I went to a residential treatment after detox, and completed partial hospitalization and intensive outpatient. I got a sponsor and got involved in certain recovery groups. After inpatient, I went to sober living because my mother told me I couldn’t come home. I realize now, that I wouldn’t have stayed sober if I lived with her.  We knew how to push each other’s buttons because we installed them!  
 
My name is Rachel, and I am a heroin and meth addict in recovery.
I got sober on August 1, 2014. I have over four years sobriety and have an apartment with another sober member of my community. I am a recovery coach, as well as a behavioral health tech at the treatment center, that I was a patient at.
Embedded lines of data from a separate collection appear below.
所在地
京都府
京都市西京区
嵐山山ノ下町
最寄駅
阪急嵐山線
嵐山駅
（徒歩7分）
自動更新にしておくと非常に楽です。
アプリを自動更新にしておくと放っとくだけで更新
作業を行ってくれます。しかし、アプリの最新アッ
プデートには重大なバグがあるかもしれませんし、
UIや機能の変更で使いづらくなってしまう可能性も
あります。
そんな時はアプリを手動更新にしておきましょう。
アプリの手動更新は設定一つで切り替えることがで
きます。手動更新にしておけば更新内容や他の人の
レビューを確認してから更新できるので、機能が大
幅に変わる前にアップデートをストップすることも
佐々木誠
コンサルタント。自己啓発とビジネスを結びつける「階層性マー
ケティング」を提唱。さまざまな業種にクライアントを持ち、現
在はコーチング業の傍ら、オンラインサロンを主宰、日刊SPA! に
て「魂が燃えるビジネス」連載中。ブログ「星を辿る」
I am a success story. I am proud of the woman that I have become, and I have learned to love my character assets as well as my flaws. However, I didn’t do this all alone. I had my sober community, I had a treatment center to go through, and I had my family. It’s a beautiful life.
 
I don’t want to tell you that it’s perfect, because it can be a mess sometimes. Currently, my mother and I are not on speaking terms. It hurts because I continued to do the work and she stopped going to all of her support groups and doing work on herself. This is a family disease, and old behaviors can pick up whether or not the alcoholic or addict is currently using substances. However, I have hope, and I continue to take the values and tools that PAL gave me to let her have her own experience. 
 
I am so grateful to be a part of my recovery groups, and I am so grateful that PAL has become a part of my family and recovery.  Most of all, I am grateful that my family had PAL to help them stand during a time that my tornado of destruction was trying to knock them down. Today I am proud to be a heroin addict, because all my struggles brought me closer to God and to my family and my friends.